The sort-key(skey) column has been added to the journal table. In the default implementation, this column is set to sequenceNumber, but different implementations do not necessarily store sequence-number. You can flexibly design pkey and skey for write sharding. If you want to use a legacy column layout, you can configure the following. To create a table, please refer to tools/legacy-journal-table.json. In legacy column layout, Never use PartitionKeyResolver.PersistenceIdBased because it is incompatible.

j5ik2o.dynamo-db-journal {
  columns-def.sort-key-column-name = "sequence-nr" # override default 'skey'
}

j5ik2o.dynamo-db-read-journal {
  columns-def.sort-key-column-name = "sequence-nr" # override default 'skey'
}

akka-persistence snapshot plugin

Just this, if you like the default settings.

akka.persistence.snapshot-store.plugin = "j5ik2o.dynamo-db-snapshot"

If overwrite the default values.

akka.persistence.snapshot-store.plugin = "j5ik2o.dynamo-db-snapshot"

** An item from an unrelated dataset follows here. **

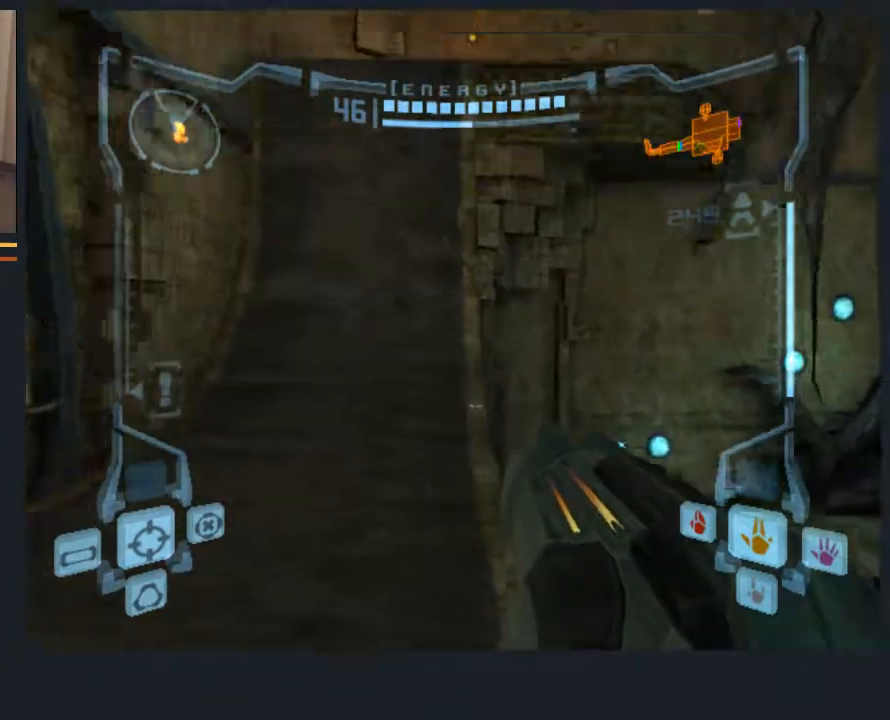
{"buttons": [], "left_stick": "right", "right_stick": "center", "events": []}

j5ik2o.dynamo-db-snapshot {
  table-name = "Snapshot"

  columns-def {
    partition-key-column-name = "pkey"
    sort-key-column-name = "skey"
    persistence-id-column-name = "persistence-id"
    sequence-nr-column-name = "sequence-nr"
    deleted-column-name = "deleted"
    message-column-name = "message"
    ordering-column-name = "ordering"
    tags-column-name = "tags"
  }

  dynamo-db-client {
    # access-key-id = ???
    # secret-access-key = ???
    # endpoint = ???
    # region = ???
    client-version = "v2"
    client-type = "async"
    v2 {
      # dispatcher-name = ""
      async {
        max-concurrency = 50
        max-pending-connection-acquires = 10000
        read-timeout = 30s
        write-timeout = 30s
        connection-timeout = 2s
        connection-acquisition-timeout = 3s
        connection-time-to-live = 0s
        max-idle-connection-timeout = 60s
        use-connection-reaper = true
        threads-of-event-loop-group = 32
        use-http2 = false
        http2-max-streams = 4294967295
        http2-initial-window-size = 1048576
      }
      sync {
        socket-timeout = 50s
        connection-timeout = 2s
        connection-acquisition-timeout = 10s
        max-connections = 50
        connection-time-to-live = 0s
        max-idle-connection-timeout = 60s
        use-connection-reaper = true
      }
      # retry-mode = ???
      # api-call-timeout = ???
      # api-call-attempt-timeout = ???
    }
    v1 {
      # dispatcher-name = ""
      connection-timeout = 10000 ms
      # max-error-retry = ???
      # retry-policy-class-name = ???
      max-connections = 50
      throttle-retries = true
      # local-address = ???
      # protocol = ???
      socket-timeout = 50000 ms
      request-timeout = 0s
      client-execution-timeout = 0s
      # user-agent-prefix = ???
      # user-agent-suffix = ???
      use-reaper = true
      use-gzip = false
      # socket-send-buffer-size-hint = ???
      # socket-receive-buffer-size-hint = ???
      # signer-override = ???
      response-metadata-cache-size = 50
      # dns-resolver-class-name = ???
      use-expect-contine = true
      cache-response-metadata = true
      # connection-ttl = ???
      connection-max-idle = 60000 ms
      validate-after-inactivity = 5000
      tcp-keep-alive = false
      max-consecutive-retries-before-throttling = 100
      # disable-host-prefix-injection = ???
      # retry-mode = ???
    }
    v1-dax {
      # dispatcher-name = ""
      connection-timeout = 1000 ms
      request-timeout = 60000 ms
      health-check-timeout = 1000 ms
      health-check-interval = 5000 ms
      idle-connection-timeout = 3000 ms
      min-idle-connection-size = 1
      write-retries = 2
      max-pending-connections-per-host = 10
      read-retries = 2
      thread-keep-alive = 10000 ms
      cluster-update-interval = 4000 ms
      cluster-update-threshold = 125 ms
      max-retry-delay = 7000 ms
      unhealthy-consecutive-error-count = 5
    } 
    batch-get-item-limit = 100
    batch-write-item-limit = 25
  }
}

akka-persistence query plugin

Just this, if you like the default settings.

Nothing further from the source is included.